I don't think you can do this, it will just make things up. Language models don't have this type of reflection. Google would need to indicate this out of band, like on the page itself, in order for you to be confident about what model you're using.
I'm pretty sure they're trying to suggest that LLMs in general are not useful because they can't do this type of thing. It's just the next iteration of goal post moving and should effectively be ignored.
Many artists and such that I've spoken to about AI work have similar comments about these systems because of the disdain for their existence.
The number of times I hear an argument like "well, they can never taste the tartness of a kiwi and feel the heat of the sun while at the beach" gets quite exhausting. For some reason, many people have this weird notion that this is what AGI means - exactly what humans do, and specifically within the same data domains of humans, but they don't consider working solely outside those domains as a possibility for AGI.

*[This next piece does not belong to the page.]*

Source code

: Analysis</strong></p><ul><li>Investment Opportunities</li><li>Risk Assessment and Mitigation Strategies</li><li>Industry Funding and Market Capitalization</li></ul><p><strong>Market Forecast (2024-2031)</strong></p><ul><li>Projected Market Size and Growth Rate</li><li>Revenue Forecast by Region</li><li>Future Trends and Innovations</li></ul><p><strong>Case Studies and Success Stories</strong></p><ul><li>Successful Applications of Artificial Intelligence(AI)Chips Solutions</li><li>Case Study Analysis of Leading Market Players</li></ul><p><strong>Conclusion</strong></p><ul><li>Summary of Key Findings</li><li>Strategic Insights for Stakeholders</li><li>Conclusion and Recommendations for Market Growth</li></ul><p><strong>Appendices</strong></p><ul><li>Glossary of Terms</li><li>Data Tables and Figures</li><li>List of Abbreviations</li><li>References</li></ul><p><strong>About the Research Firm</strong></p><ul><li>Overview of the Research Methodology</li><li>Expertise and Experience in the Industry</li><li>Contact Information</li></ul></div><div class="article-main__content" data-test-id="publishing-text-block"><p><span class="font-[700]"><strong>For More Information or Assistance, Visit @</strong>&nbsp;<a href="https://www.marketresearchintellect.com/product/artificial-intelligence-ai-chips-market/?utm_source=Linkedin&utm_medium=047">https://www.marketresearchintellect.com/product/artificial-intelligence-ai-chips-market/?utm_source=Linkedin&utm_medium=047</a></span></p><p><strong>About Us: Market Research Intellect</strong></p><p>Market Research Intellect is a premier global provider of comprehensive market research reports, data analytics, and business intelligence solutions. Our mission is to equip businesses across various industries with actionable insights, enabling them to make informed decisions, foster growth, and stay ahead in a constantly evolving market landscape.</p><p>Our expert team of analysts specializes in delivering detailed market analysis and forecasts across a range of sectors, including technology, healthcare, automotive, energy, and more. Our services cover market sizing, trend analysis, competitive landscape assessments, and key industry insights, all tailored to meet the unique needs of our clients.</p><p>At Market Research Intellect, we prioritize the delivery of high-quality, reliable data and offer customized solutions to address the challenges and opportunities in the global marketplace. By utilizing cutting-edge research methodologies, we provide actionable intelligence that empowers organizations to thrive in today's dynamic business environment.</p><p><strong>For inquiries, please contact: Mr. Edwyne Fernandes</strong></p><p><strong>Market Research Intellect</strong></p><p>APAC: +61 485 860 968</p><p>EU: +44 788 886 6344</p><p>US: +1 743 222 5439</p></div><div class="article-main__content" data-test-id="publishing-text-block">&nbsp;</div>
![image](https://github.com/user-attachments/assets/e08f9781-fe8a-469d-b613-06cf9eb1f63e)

Just wait as the multimodal LLM’s roll out! People will be shoving kiwis into their computer and taking their laptops out for a few rays before you know it.
I tried asking it "what is the difference between the palm language model and the bard language model?" and its reply started off "The main difference between the Palm language model and the Bard language model is the size of the dataset they are trained on. Palm is trained on a dataset of 400 billion parameters, while Bard is trained on a dataset of 540 billion parameters." Which to me is even more interesting that what the OP commenter asserted.
It makes up those numbers, I asked about the difference between the small and large PaLM 2 data set size, and it asserted the small model was trained on 540 billion and the large model was trained on 540 trillion. A different draft instead specified 1.4 trillion for the large.
I didn't mean to argue that everything generated is incorrect. But in my experience, the numbers it generates seem closer to random guesses. If you ask it enough times, it sometimes converges on a number, but I don't think that means it's an accurate value. I was able to make it generate a similar table for the different PaLM 2 sizes, and laMDA, and it listed, PaLM 2 Gecko 137 billion, PaLM 2 Otter 540 billion, PaLM 2 Bison 1.8 trillion, PaLM 2 Unicorn 5.4 trillion, LaMDA 137 billion. For Unicorn, it also lists "Still under development."
Edit: Playing around with it more and it listed WuDao 2.0 1.75 Trillion, Chinchilla 175B, Codex 175B, Dalle2 1.3B, GPT4 1.75T, GPT3.5 540B, GPT3 175B, GPT2 1.37B, GPT 1.3B.
But in the previous question it listed GPT4 540 billion and Codex 5.4 trillion among other contradictions.